Logic Il Logic Records e Burning Minds Music Group pubblicano Dreamy Reflections, album di debutto ufficiale della band alternativa italiana di rock metal Orphan Skin Diseases. La band nasce da un’iniziativa del batterista Massimiliano Becagli, noto nella scena italiana come drummer dei No Remorse.
La line-up di Orphan Skin Diseases è stata completata dall’aggiunta di abili musicisti della scena metal come Gabriele Di Caro (ex Sabotage, ex Outlaw – voce), Juri Costantino (ex Creation – basso) e David Bongianni (ex Virya, Little CB – chitarra). La musica rock progressiva, le influenze heavy metal, le idee funky e gli elementi alternativi sono mixati ed equilibrati per creare un’esperienza potente ma accattivante.
Orphan Skin Diseases traccia per traccia
Into a Sick Mind apre il disco con un volume di fuoco già robusto: il territorio esplorato è quello del metal classico, con qualche coro e una certa fluidità generale. Fiammeggiante ma più trattenuta Flyin’ Soul, che segue, con sovrapposizioni vocali e chitarre potenti.
Sensazioni melodiche si insinuano in The Storm, almeno sulle prime, che come da programma si fa poi tempestosa senza però limitare né le linee melodiche più morbide né un certo spleen di fondo.

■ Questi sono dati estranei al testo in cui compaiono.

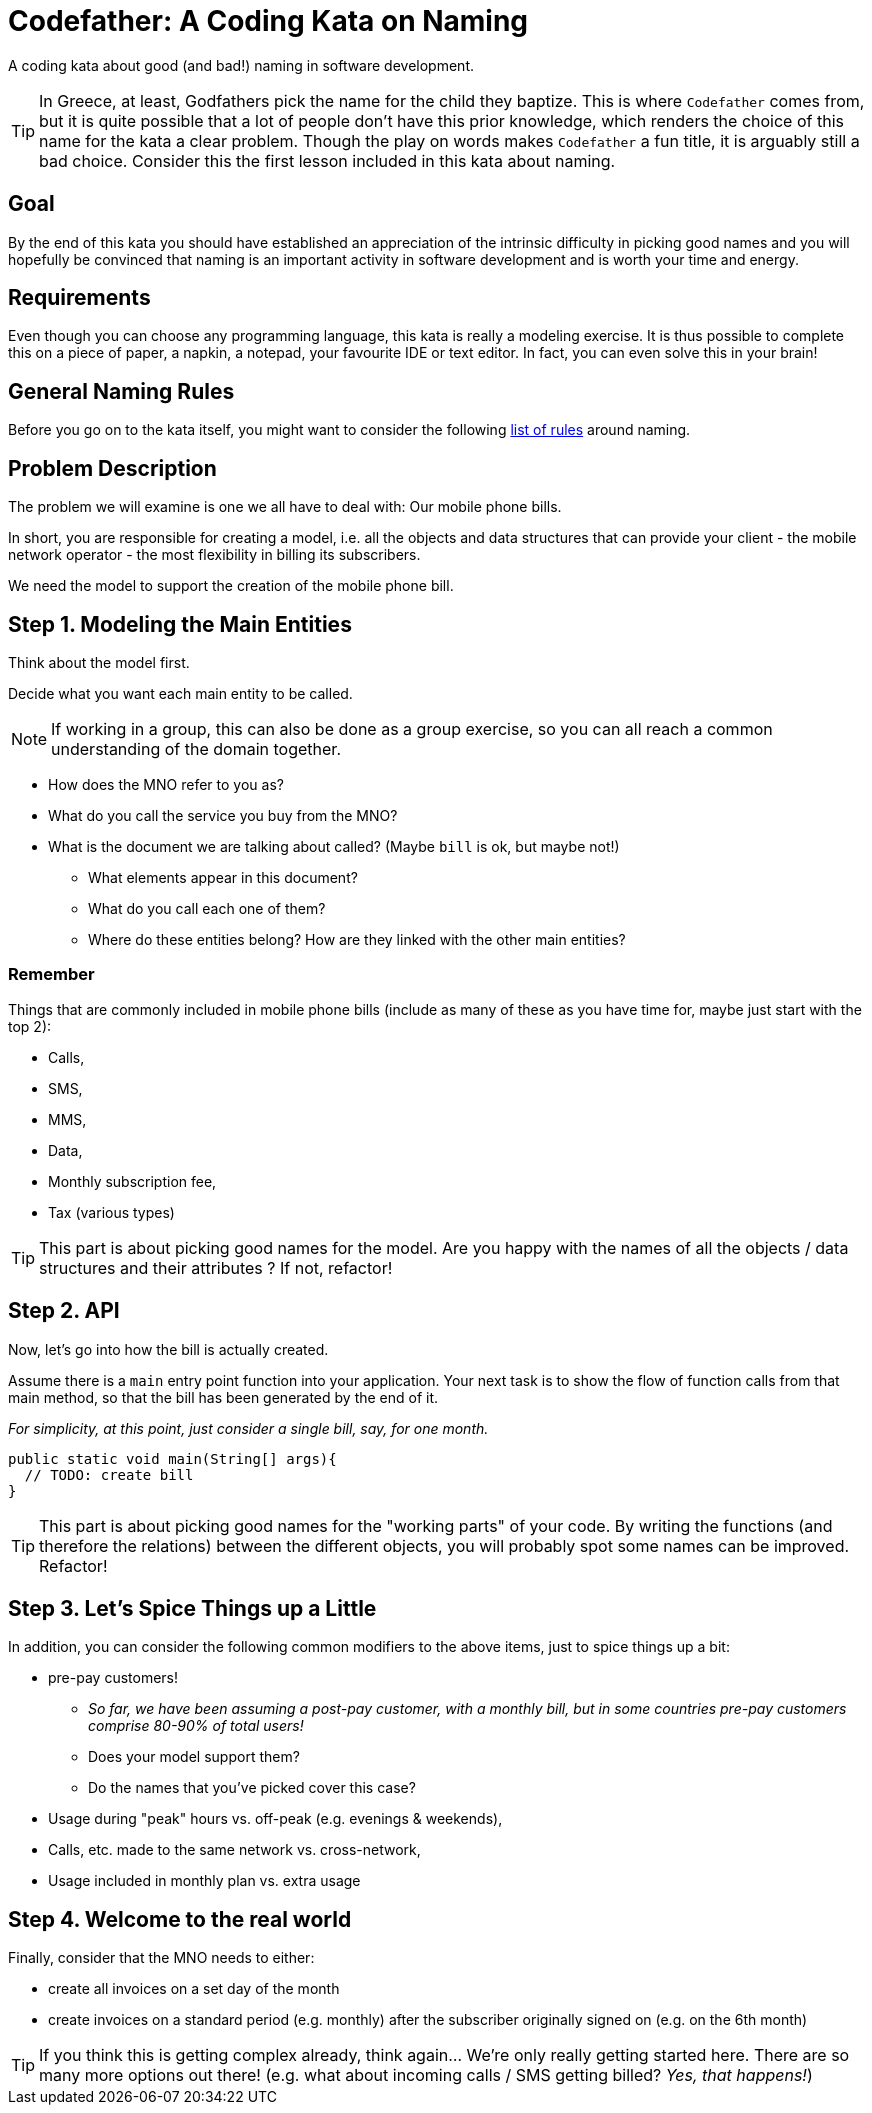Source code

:= Codefather: A Coding Kata on Naming

A coding kata about good (and bad!) naming in software development.

TIP: In Greece, at least, Godfathers pick the name for the child they baptize. This is where
`Codefather` comes from, but it is quite possible that a lot of people don't have this prior
knowledge, which renders the choice of this name for the kata a clear problem. Though the play
on words makes `Codefather` a fun title, it is arguably still a bad choice.
Consider this the first lesson included in this kata about naming.

== Goal

By the end of this kata you should have established an appreciation of the intrinsic
difficulty in picking good names and you will hopefully be convinced that naming is
an important activity in software development and is worth your time and energy.

== Requirements

Even though you can choose any programming language, this kata is really a modeling exercise.
It is thus possible to complete this on a piece of paper, a napkin, a notepad, your
favourite IDE or text editor. In fact, you can even solve this in your brain!

== General Naming Rules

Before you go on to the kata itself, you might want to consider the following
link:NamingRules.asciidoc[list of rules] around naming.


== Problem Description

The problem we will examine is one we all have to deal with: Our mobile phone bills.

In short, you are responsible for creating a model, i.e. all the objects and data structures
that can provide your client - the mobile network operator - the most flexibility in billing
its subscribers.

We need the model to support the creation of the mobile phone bill.

== Step 1. Modeling the Main Entities
Think about the model first.

Decide what you want each main entity to be called.

NOTE: If working in a group, this can also be done as a group exercise, so you can all reach
a common understanding of the domain together.

* How does the MNO refer to you as?
* What do you call the service you buy from the MNO?
* What is the document we are talking about called? (Maybe `bill` is ok, but maybe not!)
** What elements appear in this document?
** What do you call each one of them?
** Where do these entities belong? How are they linked with the other main entities?

=== Remember
Things that are commonly included in mobile phone bills (include as many of these as you
have time for, maybe just start with the top 2):

* Calls,
* SMS,
* MMS,
* Data,
* Monthly subscription fee,
* Tax (various types)


TIP: This part is about picking good names for the model. Are you happy with the names of
all the objects / data structures and their attributes ? If not, refactor!

== Step 2. API
Now, let's go into how the bill is actually created.

Assume there is a `main` entry point function into your application. Your next task is
to show the flow of function calls from that main method, so that the bill has been
generated by the end of it.

_For simplicity, at this point, just consider a single bill, say, for one month._

[source,java]
----
public static void main(String[] args){
  // TODO: create bill
}
----

TIP: This part is about picking good names for the "working parts" of your code. By
writing the functions (and therefore the relations) between the different objects, you
will probably spot some names can be improved. Refactor!

== Step 3. Let's Spice Things up a Little
In addition, you can consider the following common modifiers to the above items, just to
spice things up a bit:

* pre-pay customers!
** _So far, we have been assuming a post-pay customer, with a monthly
bill, but in some countries pre-pay customers comprise 80-90% of total users!_
** Does your model support them?
** Do the names that you've picked cover this case?
* Usage during "peak" hours vs. off-peak (e.g. evenings & weekends),
* Calls, etc. made to the same network vs. cross-network,
* Usage included in monthly plan vs. extra usage

== Step 4. Welcome to the real world
Finally, consider that the MNO needs to either:

* create all invoices on a set day of the month
* create invoices on a standard period (e.g. monthly) after the subscriber originally
signed on (e.g. on the 6th month)

TIP: If you think this is getting complex already, think again... We're only really
getting started here. There are so many more options out there! (e.g. what about
incoming calls / SMS getting billed? _Yes, that happens!_)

Gli obiettivi polemici di Rapriest (Stolen Innocence) sembrano piuttosto chiari, con tanto di contenuti “religiosi” sparsi lungo il percorso della canzone.
Senza tregua, ecco poi Do You Like This?, molto martellata anche se prevede pause. Contaminazione e sentimenti pesanti sono alla base di una più lenta, oscura, e parzialmente contaminata dal nu metal As A Butterfly Grub, che ha esiti molto rumorosi.
Più aperta e solare Awake, sorretta da ritmi molto intensi e rotondi. C’è tensione e oscurità anche in Leave a Light On, che ha interessanti dinamiche vocali. Con Sorrow & Chain si torna a ritmi e suoni furibondi, sconfinando qui e là quasi nello speed.
Altrettanto granitica si consuma The Wall of Stone, seguita da una più dialettica Waves, che però si adira molto contro i bugiardi, operando poi una sorta di discesa agli inferi.
Il disco si chiude con la monumentale Just One More Day, divisa in tre parti: l’acustica She Was (Intro) apre le danze in modo agile e sensuale. Fatherend è il centro della composizione, e incomincia con modi molto tranquilli, quasi folk rock. Poi il tema si sviluppa come quello di una ballad elettrica dai lati melodici evidenti. Si esce, dalla mini-suite e dal disco, con un’altrettanto acustica She Was (Outro).
Gli Orphan Skin Diseases esordiscono con un album che tradisce tutte le proprie influenze “metalliche”, conservandosi coerente dalla prima all’ultima nota. Benché evidentemente dedicato al pubblico di settore, può piacere anche a una platea eclettica e alternativa.